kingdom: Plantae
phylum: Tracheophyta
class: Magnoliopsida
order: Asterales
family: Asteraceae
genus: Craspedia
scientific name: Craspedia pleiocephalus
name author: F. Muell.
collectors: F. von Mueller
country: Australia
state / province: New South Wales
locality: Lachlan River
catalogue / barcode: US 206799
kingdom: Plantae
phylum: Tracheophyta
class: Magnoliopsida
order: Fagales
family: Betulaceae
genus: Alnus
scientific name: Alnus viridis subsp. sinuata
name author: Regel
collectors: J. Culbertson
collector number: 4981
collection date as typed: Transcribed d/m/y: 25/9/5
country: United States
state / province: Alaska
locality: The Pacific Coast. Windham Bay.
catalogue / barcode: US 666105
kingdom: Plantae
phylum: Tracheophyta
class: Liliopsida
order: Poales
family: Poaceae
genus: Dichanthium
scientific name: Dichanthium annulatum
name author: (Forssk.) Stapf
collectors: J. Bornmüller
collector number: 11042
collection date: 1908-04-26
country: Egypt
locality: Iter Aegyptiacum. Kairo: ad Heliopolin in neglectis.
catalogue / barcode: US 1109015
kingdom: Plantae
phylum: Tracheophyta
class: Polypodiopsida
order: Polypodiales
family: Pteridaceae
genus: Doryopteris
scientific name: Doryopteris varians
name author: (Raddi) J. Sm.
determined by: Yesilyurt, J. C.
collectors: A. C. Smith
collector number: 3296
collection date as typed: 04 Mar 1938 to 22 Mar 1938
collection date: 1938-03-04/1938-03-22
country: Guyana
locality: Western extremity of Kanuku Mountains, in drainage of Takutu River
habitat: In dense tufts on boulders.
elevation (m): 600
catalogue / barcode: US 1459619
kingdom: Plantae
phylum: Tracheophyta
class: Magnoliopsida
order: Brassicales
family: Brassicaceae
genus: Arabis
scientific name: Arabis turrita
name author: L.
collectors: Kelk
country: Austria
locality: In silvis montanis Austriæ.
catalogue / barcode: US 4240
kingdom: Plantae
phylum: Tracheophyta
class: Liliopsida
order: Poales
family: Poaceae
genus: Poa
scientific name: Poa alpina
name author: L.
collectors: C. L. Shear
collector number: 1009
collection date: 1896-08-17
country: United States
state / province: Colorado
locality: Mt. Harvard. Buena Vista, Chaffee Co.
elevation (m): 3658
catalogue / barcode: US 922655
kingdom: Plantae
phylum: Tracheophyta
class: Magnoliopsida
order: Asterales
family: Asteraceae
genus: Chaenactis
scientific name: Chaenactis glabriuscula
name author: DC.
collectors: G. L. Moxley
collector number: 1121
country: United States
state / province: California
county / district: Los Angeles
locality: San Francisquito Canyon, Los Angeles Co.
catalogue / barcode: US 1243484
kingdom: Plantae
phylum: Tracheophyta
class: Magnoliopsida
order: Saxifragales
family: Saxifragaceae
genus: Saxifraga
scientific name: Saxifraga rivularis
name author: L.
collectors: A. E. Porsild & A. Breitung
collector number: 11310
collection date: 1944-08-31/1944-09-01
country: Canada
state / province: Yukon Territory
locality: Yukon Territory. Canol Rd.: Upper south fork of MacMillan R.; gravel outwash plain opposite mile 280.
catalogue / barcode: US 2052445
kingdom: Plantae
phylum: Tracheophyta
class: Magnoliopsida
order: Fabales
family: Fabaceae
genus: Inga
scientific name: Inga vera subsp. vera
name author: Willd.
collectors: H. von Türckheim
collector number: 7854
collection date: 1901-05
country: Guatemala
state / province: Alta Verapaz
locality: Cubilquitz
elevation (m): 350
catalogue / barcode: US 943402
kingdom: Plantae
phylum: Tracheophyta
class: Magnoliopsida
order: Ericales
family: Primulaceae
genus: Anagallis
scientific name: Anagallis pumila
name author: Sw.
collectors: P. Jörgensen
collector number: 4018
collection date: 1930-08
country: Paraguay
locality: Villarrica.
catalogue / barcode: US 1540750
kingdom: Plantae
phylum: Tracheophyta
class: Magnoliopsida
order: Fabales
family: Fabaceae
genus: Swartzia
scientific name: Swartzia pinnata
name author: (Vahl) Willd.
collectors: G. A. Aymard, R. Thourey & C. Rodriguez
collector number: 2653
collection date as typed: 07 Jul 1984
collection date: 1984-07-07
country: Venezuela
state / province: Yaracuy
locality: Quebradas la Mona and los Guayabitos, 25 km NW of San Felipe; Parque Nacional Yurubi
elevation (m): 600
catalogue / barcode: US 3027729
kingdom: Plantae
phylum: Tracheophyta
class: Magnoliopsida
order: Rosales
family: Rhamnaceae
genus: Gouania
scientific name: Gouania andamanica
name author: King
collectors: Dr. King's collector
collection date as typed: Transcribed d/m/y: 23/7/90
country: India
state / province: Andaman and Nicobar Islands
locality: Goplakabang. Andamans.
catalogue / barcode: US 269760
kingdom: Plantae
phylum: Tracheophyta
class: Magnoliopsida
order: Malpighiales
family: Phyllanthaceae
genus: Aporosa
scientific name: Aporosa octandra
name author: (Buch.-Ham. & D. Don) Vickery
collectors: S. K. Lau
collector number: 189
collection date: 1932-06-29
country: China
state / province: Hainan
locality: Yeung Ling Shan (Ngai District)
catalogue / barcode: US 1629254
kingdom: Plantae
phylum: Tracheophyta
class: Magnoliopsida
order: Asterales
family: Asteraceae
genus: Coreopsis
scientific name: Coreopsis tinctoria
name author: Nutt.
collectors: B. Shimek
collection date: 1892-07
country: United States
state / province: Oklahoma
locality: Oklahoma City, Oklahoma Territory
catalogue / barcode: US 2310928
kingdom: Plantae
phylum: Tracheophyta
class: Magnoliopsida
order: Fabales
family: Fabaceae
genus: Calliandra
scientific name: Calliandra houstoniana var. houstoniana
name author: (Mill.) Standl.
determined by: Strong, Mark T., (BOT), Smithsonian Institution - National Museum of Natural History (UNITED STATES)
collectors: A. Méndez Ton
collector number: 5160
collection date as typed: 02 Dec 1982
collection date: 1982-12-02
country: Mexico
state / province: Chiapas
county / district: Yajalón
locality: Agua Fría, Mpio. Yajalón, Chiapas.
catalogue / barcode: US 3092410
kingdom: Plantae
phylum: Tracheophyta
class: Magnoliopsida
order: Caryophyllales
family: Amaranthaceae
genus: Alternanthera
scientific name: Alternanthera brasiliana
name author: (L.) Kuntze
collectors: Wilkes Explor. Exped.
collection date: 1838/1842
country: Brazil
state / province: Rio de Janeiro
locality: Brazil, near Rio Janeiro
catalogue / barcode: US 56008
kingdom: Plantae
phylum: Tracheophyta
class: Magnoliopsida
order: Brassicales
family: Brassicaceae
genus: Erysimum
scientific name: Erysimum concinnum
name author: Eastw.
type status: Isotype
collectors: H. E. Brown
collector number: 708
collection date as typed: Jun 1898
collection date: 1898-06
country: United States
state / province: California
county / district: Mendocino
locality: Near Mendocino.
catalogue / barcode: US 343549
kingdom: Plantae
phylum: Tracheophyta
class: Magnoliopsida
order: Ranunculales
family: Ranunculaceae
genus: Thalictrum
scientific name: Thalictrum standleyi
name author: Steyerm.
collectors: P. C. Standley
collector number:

- _GIVEN EXERCISE_
Rewrite all of the data above, changing every "collectors" to "collected by" and leaving everything else as it is.

- _RESPONSE TO THE TASK_
kingdom: Plantae
phylum: Tracheophyta
class: Magnoliopsida
order: Asterales
family: Asteraceae
genus: Craspedia
scientific name: Craspedia pleiocephalus
name author: F. Muell.
collected by: F. von Mueller
country: Australia
state / province: New South Wales
locality: Lachlan River
catalogue / barcode: US 206799
kingdom: Plantae
phylum: Tracheophyta
class: Magnoliopsida
order: Fagales
family: Betulaceae
genus: Alnus
scientific name: Alnus viridis subsp. sinuata
name author: Regel
collected by: J. Culbertson
collector number: 4981
collection date as typed: Transcribed d/m/y: 25/9/5
country: United States
state / province: Alaska
locality: The Pacific Coast. Windham Bay.
catalogue / barcode: US 666105
kingdom: Plantae
phylum: Tracheophyta
class: Liliopsida
order: Poales
family: Poaceae
genus: Dichanthium
scientific name: Dichanthium annulatum
name author: (Forssk.) Stapf
collected by: J. Bornmüller
collector number: 11042
collection date: 1908-04-26
country: Egypt
locality: Iter Aegyptiacum. Kairo: ad Heliopolin in neglectis.
catalogue / barcode: US 1109015
kingdom: Plantae
phylum: Tracheophyta
class: Polypodiopsida
order: Polypodiales
family: Pteridaceae
genus: Doryopteris
scientific name: Doryopteris varians
name author: (Raddi) J. Sm.
determined by: Yesilyurt, J. C.
collected by: A. C. Smith
collector number: 3296
collection date as typed: 04 Mar 1938 to 22 Mar 1938
collection date: 1938-03-04/1938-03-22
country: Guyana
locality: Western extremity of Kanuku Mountains, in drainage of Takutu River
habitat: In dense tufts on boulders.
elevation (m): 600
catalogue / barcode: US 1459619
kingdom: Plantae
phylum: Tracheophyta
class: Magnoliopsida
order: Brassicales
family: Brassicaceae
genus: Arabis
scientific name: Arabis turrita
name author: L.
collected by: Kelk
country: Austria
locality: In silvis montanis Austriæ.
catalogue / barcode: US 4240
kingdom: Plantae
phylum: Tracheophyta
class: Liliopsida
order: Poales
family: Poaceae
genus: Poa
scientific name: Poa alpina
name author: L.
collected by: C. L. Shear
collector number: 1009
collection date: 1896-08-17
country: United States
state / province: Colorado
locality: Mt. Harvard. Buena Vista, Chaffee Co.
elevation (m): 3658
catalogue / barcode: US 922655
kingdom: Plantae
phylum: Tracheophyta
class: Magnoliopsida
order: Asterales
family: Asteraceae
genus: Chaenactis
scientific name: Chaenactis glabriuscula
name author: DC.
collected by: G. L. Moxley
collector number: 1121
country: United States
state / province: California
county / district: Los Angeles
locality: San Francisquito Canyon, Los Angeles Co.
catalogue / barcode: US 1243484
kingdom: Plantae
phylum: Tracheophyta
class: Magnoliopsida
order: Saxifragales
family: Saxifragaceae
genus: Saxifraga
scientific name: Saxifraga rivularis
name author: L.
collected by: A. E. Porsild & A. Breitung
collector number: 11310
collection date: 1944-08-31/1944-09-01
country: Canada
state / province: Yukon Territory
locality: Yukon Territory. Canol Rd.: Upper south fork of MacMillan R.; gravel outwash plain opposite mile 280.
catalogue / barcode: US 2052445
kingdom: Plantae
phylum: Tracheophyta
class: Magnoliopsida
order: Fabales
family: Fabaceae
genus: Inga
scientific name: Inga vera subsp. vera
name author: Willd.
collected by: H. von Türckheim
collector number: 7854
collection date: 1901-05
country: Guatemala
state / province: Alta Verapaz
locality: Cubilquitz
elevation (m): 350
catalogue / barcode: US 943402
kingdom: Plantae
phylum: Tracheophyta
class: Magnoliopsida
order: Ericales
family: Primulaceae
genus: Anagallis
scientific name: Anagallis pumila
name author: Sw.
collected by: P. Jörgensen
collector number: 4018
collection date: 1930-08
country: Paraguay
locality: Villarrica.
catalogue / barcode: US 1540750
kingdom: Plantae
phylum: Tracheophyta
class: Magnoliopsida
order: Fabales
family: Fabaceae
genus: Swartzia
scientific name: Swartzia pinnata
name author: (Vahl) Willd.
collected by: G. A. Aymard, R. Thourey & C. Rodriguez
collector number: 2653
collection date as typed: 07 Jul 1984
collection date: 1984-07-07
country: Venezuela
state / province: Yaracuy
locality: Quebradas la Mona and los Guayabitos, 25 km NW of San Felipe; Parque Nacional Yurubi
elevation (m): 600
catalogue / barcode: US 3027729
kingdom: Plantae
phylum: Tracheophyta
class: Magnoliopsida
order: Rosales
family: Rhamnaceae
genus: Gouania
scientific name: Gouania andamanica
name author: King
collected by: Dr. King's collector
collection date as typed: Transcribed d/m/y: 23/7/90
country: India
state / province: Andaman and Nicobar Islands
locality: Goplakabang. Andamans.
catalogue / barcode: US 269760
kingdom: Plantae
phylum: Tracheophyta
class: Magnoliopsida
order: Malpighiales
family: Phyllanthaceae
genus: Aporosa
scientific name: Aporosa octandra
name author: (Buch.-Ham. & D. Don) Vickery
collected by: S. K. Lau
collector number: 189
collection date: 1932-06-29
country: China
state / province: Hainan
locality: Yeung Ling Shan (Ngai District)
catalogue / barcode: US 1629254
kingdom: Plantae
phylum: Tracheophyta
class: Magnoliopsida
order: Asterales
family: Asteraceae
genus: Coreopsis
scientific name: Coreopsis tinctoria
name author: Nutt.
collected by: B. Shimek
collection date: 1892-07
country: United States
state / province: Oklahoma
locality: Oklahoma City, Oklahoma Territory
catalogue / barcode: US 2310928
kingdom: Plantae
phylum: Tracheophyta
class: Magnoliopsida
order: Fabales
family: Fabaceae
genus: Calliandra
scientific name: Calliandra houstoniana var. houstoniana
name author: (Mill.) Standl.
determined by: Strong, Mark T., (BOT), Smithsonian Institution - National Museum of Natural History (UNITED STATES)
collected by: A. Méndez Ton
collector number: 5160
collection date as typed: 02 Dec 1982
collection date: 1982-12-02
country: Mexico
state / province: Chiapas
county / district: Yajalón
locality: Agua Fría, Mpio. Yajalón, Chiapas.
catalogue / barcode: US 3092410
kingdom: Plantae
phylum: Tracheophyta
class: Magnoliopsida
order: Caryophyllales
family: Amaranthaceae
genus: Alternanthera
scientific name: Alternanthera brasiliana
name author: (L.) Kuntze
collected by: Wilkes Explor. Exped.
collection date: 1838/1842
country: Brazil
state / province: Rio de Janeiro
locality: Brazil, near Rio Janeiro
catalogue / barcode: US 56008
kingdom: Plantae
phylum: Tracheophyta
class: Magnoliopsida
order: Brassicales
family: Brassicaceae
genus: Erysimum
scientific name: Erysimum concinnum
name author: Eastw.
type status: Isotype
collected by: H. E. Brown
collector number: 708
collection date as typed: Jun 1898
collection date: 1898-06
country: United States
state / province: California
county / district: Mendocino
locality: Near Mendocino.
catalogue / barcode: US 343549
kingdom: Plantae
phylum: Tracheophyta
class: Magnoliopsida
order: Ranunculales
family: Ranunculaceae
genus: Thalictrum
scientific name: Thalictrum standleyi
name author: Steyerm.
collected by: P. C. Standley
collector number:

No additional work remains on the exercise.